The Taichi chiplet is more scalable and energy-efficient than existing photonic components, according to its developers, and it has the potential to be utilized in the future to train superhuman AI models.
Chinese researchers have created a small, modular microprocessor that runs on light instead of electricity, and they intend to train and test a model for artificial general intelligence (AGI) in the future.
The new chiplet, dubbed "Taichi," is a tiny part of a larger jigsaw puzzle made up of numerous smaller chiplets, including Taichi modules, which when combined might create an extremely complex and potent computing system. This could be powerful enough to train and operate an AGI if scaled up enough. The scientists made this argument in their research, which was released in the journal Science on April 11.
A hypothetical advanced type of artificial intelligence (AI) known as artificial general intelligence (AGI) has the capacity for cognitive thinking comparable to that of humans. While current AI systems can only be used extremely narrowly, AGI might be applied across many disciplines.
While some experts predict that humanity won't be able to create such systems for many years to come due to a computer power constraint, others think it won't be until as early as 2027.
Scientists have recently started to realize the limitations of traditional electronics-based components, particularly in light of the development of artificial intelligence (AI) and the massive amount of power needed to run these ever-more complex systems.
Due to their superior parallel computing capabilities over central processing units (CPUs), graphics processing units (GPUs) have become essential training elements for artificial intelligence (AI) systems. However, when systems get bigger, the necessary energy consumption levels become unsustainable, the experts claimed.
One approach to getting around the drawbacks of traditional electronics, such as the issues with energy efficiency, may be to use light-based components.
Awaiting the arrival of superhuman AI
In February, researchers unveiled the blueprint for a novel kind of photonic microprocessor that operates on photons, or light particles, rather than electrons. Transistors are small electrical switches that respond to voltage by turning on or off. Generally speaking, a chip's computational capability and power density increase with the number of transistors it contains. Light-based chips are far less energy-intensive and can perform calculations much faster than traditional chips, as they can perform calculations in parallel.
Hundreds or thousands of parameters, or training variables, make up the current photonic chip architectures for AI models. Their power for simple tasks like pattern recognition is sufficient, but ChatGPT and other large language models (LLMs) require training with billions or even trillions of parameters.
As a component of a larger network of AI architectures, an AGI agent would probably need several orders of magnitude more. There are currently no blueprints available for creating an AGI system.
According to their publication, the scientists' design for Taichi in the current study is similar to earlier light-based chips, but it can be scaled considerably more effectively than rival systems. The reason for this is that it combines a number of benefits of current photonic devices, such as "optical diffraction and interference," which are techniques for adjusting the illumination within the part.
In order to evaluate the design, the scientists assembled many Taichi chiplets and contrasted their architecture with that of other light-based chips in strategic regions.
With an energy efficiency rating of 160.82 trillion operations per watt (TOPS/W), their architecture attained a network scale of 13.96 million artificial neurons, compared to 1.47 million in the next largest competitive design. The next best result, which they mentioned in their paper, was obtained by a photonic chip in research that was published in 2022 and yielded 2.9 TOPS/W. Well below 10 TOPS/W are achieved with a large number of traditional neural processing units (NPUs) and other chips.
Although they did not specifically mention them, the researchers also asserted that their Taichi-based design is twice as powerful as previous photonic systems. Instead of using the distributed Taichi network to assess performance, they employed it in testing to accomplish tasks like image classification and categorization as well as the creation of image content.

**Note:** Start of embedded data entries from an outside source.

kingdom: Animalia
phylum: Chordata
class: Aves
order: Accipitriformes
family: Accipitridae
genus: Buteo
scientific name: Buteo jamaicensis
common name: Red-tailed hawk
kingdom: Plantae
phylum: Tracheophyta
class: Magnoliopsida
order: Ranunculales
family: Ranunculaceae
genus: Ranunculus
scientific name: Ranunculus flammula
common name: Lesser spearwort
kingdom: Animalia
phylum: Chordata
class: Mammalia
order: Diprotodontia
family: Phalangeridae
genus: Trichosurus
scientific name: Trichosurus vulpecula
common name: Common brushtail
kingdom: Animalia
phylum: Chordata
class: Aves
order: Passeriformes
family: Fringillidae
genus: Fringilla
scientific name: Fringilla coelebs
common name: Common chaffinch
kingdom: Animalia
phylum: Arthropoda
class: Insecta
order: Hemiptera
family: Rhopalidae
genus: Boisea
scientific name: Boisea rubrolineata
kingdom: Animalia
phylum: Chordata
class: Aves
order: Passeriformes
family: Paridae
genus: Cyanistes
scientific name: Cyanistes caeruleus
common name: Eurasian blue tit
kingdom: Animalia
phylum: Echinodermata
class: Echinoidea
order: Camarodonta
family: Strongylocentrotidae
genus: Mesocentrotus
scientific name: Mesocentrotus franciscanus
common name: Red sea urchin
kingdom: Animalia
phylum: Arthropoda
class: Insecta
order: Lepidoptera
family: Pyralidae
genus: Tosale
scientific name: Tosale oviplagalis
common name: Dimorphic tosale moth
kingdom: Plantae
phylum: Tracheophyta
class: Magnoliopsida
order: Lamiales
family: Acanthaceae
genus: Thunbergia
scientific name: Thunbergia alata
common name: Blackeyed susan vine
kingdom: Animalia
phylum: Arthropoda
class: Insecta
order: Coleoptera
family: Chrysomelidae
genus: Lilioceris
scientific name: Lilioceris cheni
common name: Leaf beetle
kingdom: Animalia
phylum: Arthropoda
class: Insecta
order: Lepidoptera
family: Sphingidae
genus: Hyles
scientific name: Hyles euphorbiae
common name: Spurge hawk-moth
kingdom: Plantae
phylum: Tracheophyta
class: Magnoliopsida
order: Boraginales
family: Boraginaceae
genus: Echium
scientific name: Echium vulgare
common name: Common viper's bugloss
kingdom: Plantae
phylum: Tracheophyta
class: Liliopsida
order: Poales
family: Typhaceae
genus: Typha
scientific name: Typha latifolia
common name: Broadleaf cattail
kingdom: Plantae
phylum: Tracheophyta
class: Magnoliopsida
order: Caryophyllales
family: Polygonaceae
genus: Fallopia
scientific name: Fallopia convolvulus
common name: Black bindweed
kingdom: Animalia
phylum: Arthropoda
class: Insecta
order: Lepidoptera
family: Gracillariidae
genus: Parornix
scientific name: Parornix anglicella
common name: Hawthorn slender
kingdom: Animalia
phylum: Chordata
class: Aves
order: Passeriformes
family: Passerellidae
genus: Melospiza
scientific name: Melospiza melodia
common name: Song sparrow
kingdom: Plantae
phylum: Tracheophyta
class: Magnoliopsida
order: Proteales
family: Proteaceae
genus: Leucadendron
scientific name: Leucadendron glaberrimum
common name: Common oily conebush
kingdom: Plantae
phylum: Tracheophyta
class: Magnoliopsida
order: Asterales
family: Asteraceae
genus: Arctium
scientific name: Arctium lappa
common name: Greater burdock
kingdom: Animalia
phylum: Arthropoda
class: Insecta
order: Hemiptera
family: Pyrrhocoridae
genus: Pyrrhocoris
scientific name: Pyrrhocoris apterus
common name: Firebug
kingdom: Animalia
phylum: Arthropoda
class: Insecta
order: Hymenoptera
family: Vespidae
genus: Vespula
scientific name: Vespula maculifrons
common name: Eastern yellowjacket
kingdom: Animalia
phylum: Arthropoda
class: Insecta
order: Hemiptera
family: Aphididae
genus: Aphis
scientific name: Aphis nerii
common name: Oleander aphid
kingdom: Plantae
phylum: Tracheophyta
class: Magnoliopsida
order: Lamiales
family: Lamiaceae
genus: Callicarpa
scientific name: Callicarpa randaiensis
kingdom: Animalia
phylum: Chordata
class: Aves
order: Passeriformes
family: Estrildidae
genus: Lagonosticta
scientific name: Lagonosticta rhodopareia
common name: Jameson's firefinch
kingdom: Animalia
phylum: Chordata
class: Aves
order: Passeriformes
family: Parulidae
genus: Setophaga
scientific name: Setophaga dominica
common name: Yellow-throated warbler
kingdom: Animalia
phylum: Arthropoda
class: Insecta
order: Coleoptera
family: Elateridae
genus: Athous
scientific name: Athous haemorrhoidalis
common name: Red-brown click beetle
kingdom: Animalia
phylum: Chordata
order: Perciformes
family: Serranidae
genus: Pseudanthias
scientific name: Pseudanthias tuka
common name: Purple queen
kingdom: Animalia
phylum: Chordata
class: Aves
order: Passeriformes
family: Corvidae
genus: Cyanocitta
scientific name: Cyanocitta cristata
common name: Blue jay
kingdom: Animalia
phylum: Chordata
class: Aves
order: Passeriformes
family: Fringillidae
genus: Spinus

"Taichi indicates the great potential of on-chip photonic computing for processing a variety of complex tasks with large network models, which enables real-life applications of optical computing," the researchers stated. "We anticipate that Taichi will accelerate the development of more powerful optical solutions as critical support for the foundation model and a new era of AGI."
A bright future
Taichi alludes to a time when light-based computers would power artificial intelligence. There is a need for workable alternatives because the speed and efficiency of conventional electronic chips are almost reaching their limit.
According to Yury Suleymanov, an associate editor of the Science journal, "the current work is a promising step toward real-world photonic computing, supporting various applications in AI" South China Morning Post.